L’incontro, coordinato da Giuseppe Loris Siligato, ha avuto tre momenti significativi: la lettura di brani di Edmondo De Amicis, Federico Garcia Lorca ed Ernest Hemingway a cura di Agata Motta, la proiezione di un suggestivo documentario dello stesso Siligato, accompagnato da musiche appropriate, sui suoi viaggi in Spagna e, soprattutto, l’esibizione della danzatrice di flamenco Grazia Maugeri, che ha ottenuto uno straordinario successo per la sua professionalità e la personalità esecutiva dimostrata.

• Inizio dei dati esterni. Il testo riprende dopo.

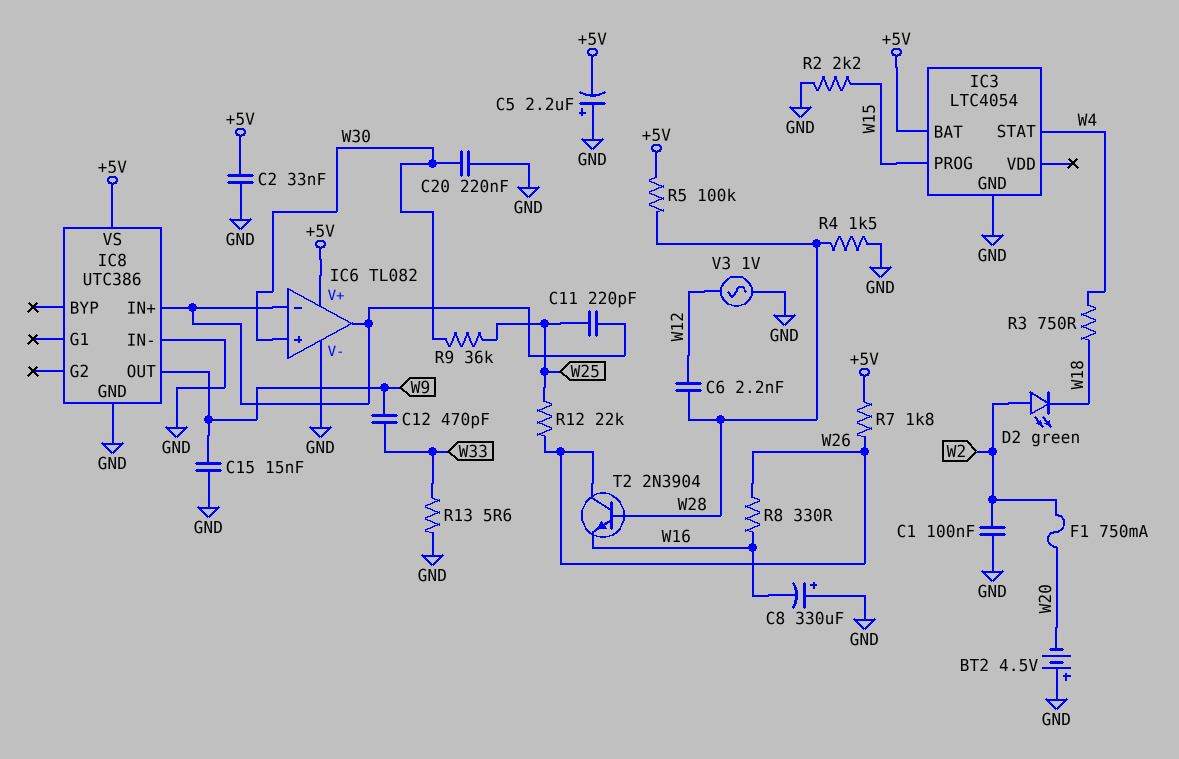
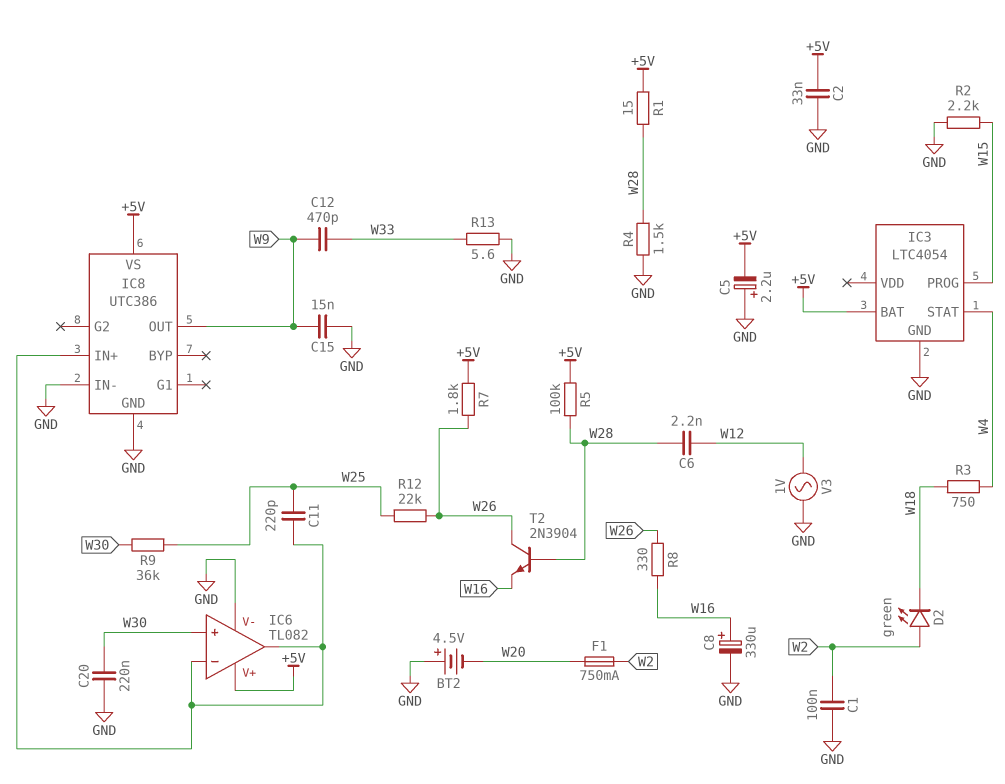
C8: 330uF (plus GND, minus W16) -> 330uF (plus W16, minus GND)
R1: none -> 15 (+5V, W28)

La Maugeri è acese, ha iniziato a studiare danza classica e flamenco all’età di 12 anni, approfondendo i suoi studi con insegnanti di fama nazionale e internazionale, come Istavam Kisch, Bella Rachinshaja, Helène Diolot, Mariaelena Fernandez, Clarisda Mucci e altri ancora.
Tutt’oggi continua a frequentare stage e corsi di aggiornamento. Ha cominciato la sua attività di insegnante nel 1997. Nel 2000 e 2003 si è recata a Madrid presso l’Accademia de Baile “Amor de Dios” per studiare con i grandi nomi dell’arte flamenca (Mariamagdalena, La Tati, Paco Romero, La Truco, Enrique Pantoja). Aggiungiamo ancora che nel 2004 partecipò al Concorso Nazionale “Quinta Vetrina Coreografica di Danza Città di Olbia” in Sardegna, arrivando in finale e conquistando il Premio Speciale per il miglior livello tecnico. Nel 2006 si è diplomata a pieni voti al Quinto Anno della “Sociedad de Baile Espanol“, vincendo anche una borsa di studio a Londra. Nel 2008 si è diplomata come “instructor de baile” della Spanish Dance Society. Adesso insegna presso l’Associazione “Juerga Flamenca“, e si esibisce in pubblico singolarmente e con un gruppo di ballerini. Acireale (e non solo) deve conoscere meglio questa concittadina, davvero brava, che riesce a coinvolgere ed entusiasmare il pubblico, come è stato anche sottolineato dalla presidente dell’Associazione Culturale “Amigdala” prof.ssa Maria Grazia Palermo.